After yesterday’s massive ECB-induced moves across all markets, traders were a bit shell-shocked heading into the always important Non-Farm Payrolls report. Today’s jobs report was even more highly anticipated than usual because it represented the last major US economic release ahead of the Fed’s December monetary policy meeting, where the central bank is mulling its first interest rate hike in nearly a decade.

The US economy created 211k jobs in the month of November, slightly better than the 201k anticipated. Furthermore, revisions added 35k jobs to the previous two months’ reports.
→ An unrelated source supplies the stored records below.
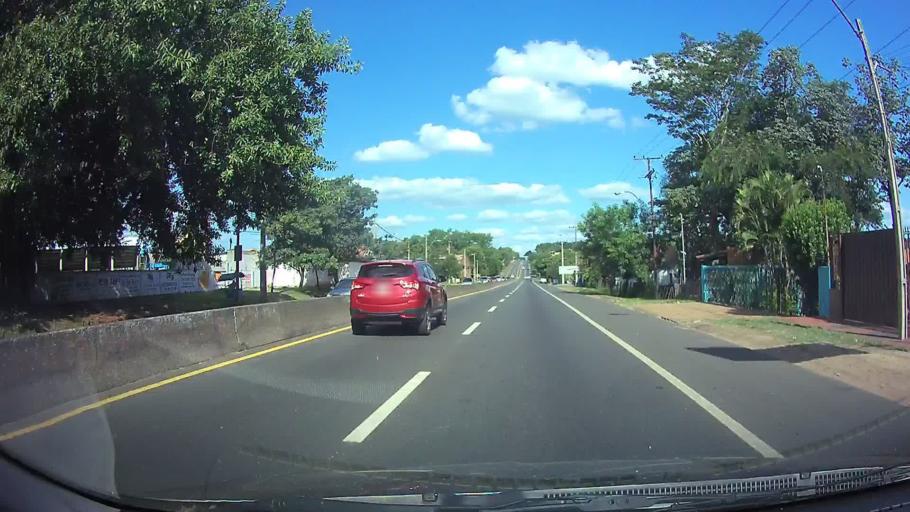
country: PY
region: Central
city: Itaugua
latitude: -25.3970
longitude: -57.3415
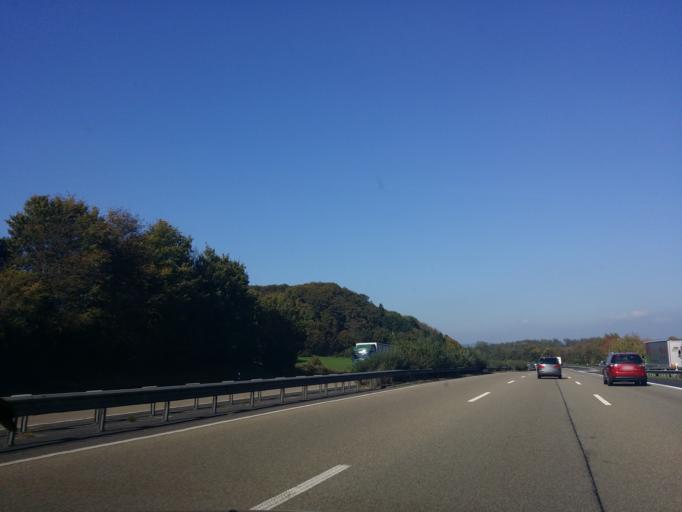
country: DE
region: Rheinland-Pfalz
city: Eppenrod
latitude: 50.4226
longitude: 7.9279
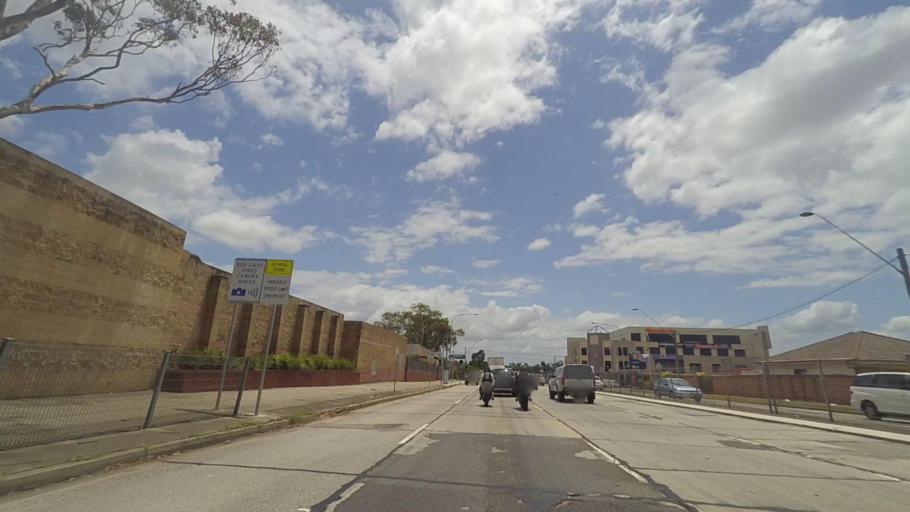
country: AU
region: New South Wales
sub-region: Fairfield
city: Cabramatta West
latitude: -33.8845
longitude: 150.9236
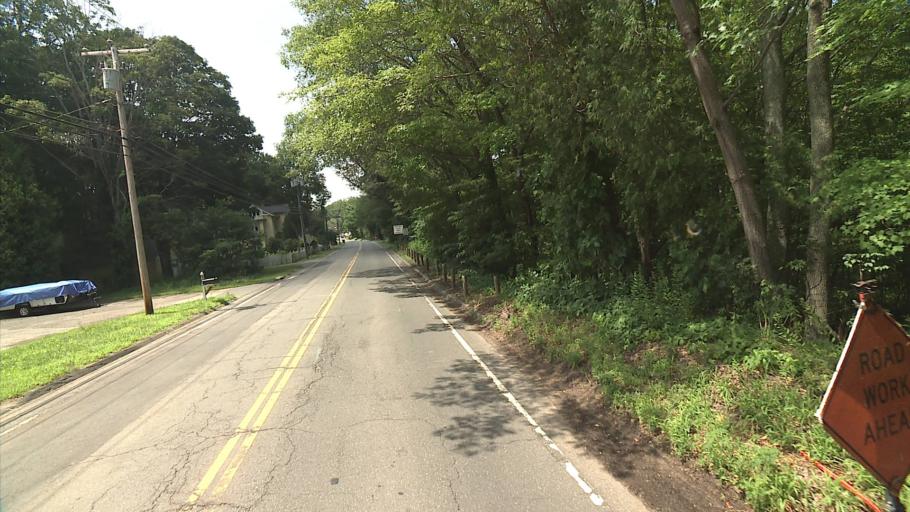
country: US
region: Connecticut
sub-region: Tolland County
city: South Coventry
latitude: 41.7655
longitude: -72.2904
Prior to Thursday’s ECB announcement, EUR/USD had dropped steadily to approach its downside target of 1.0500. After the ECB, the currency pair rose rapidly above 1.0800 resistance to hit its 50-day moving average. On Friday, immediately after the NFP results, EUR/USD fluctuated around this 50-day moving average but generally remained strong, maintaining Thursday’s gains. Despite the spike for EUR/USD, a divergence in monetary policy continues to exist between the ECB and Fed. The spike occurred primarily because the market was surprised by the rather tepid actions of the ECB. Therefore, as long as some form of this divergence remains in play, EUR/USD should continue to be pressured over the longer term. On any further short-term rebound, major resistance resides directly above, around the 200-day moving average and the key 1.1100 resistance level. To the downside, any sustained return below 1.0800 should see a resumption of the bearish bias for EUR/USD, with the key downside target remaining at the noted 1.0500 support level. Longer-term, further downside targets reside at 1.0200 and parity (1.0000).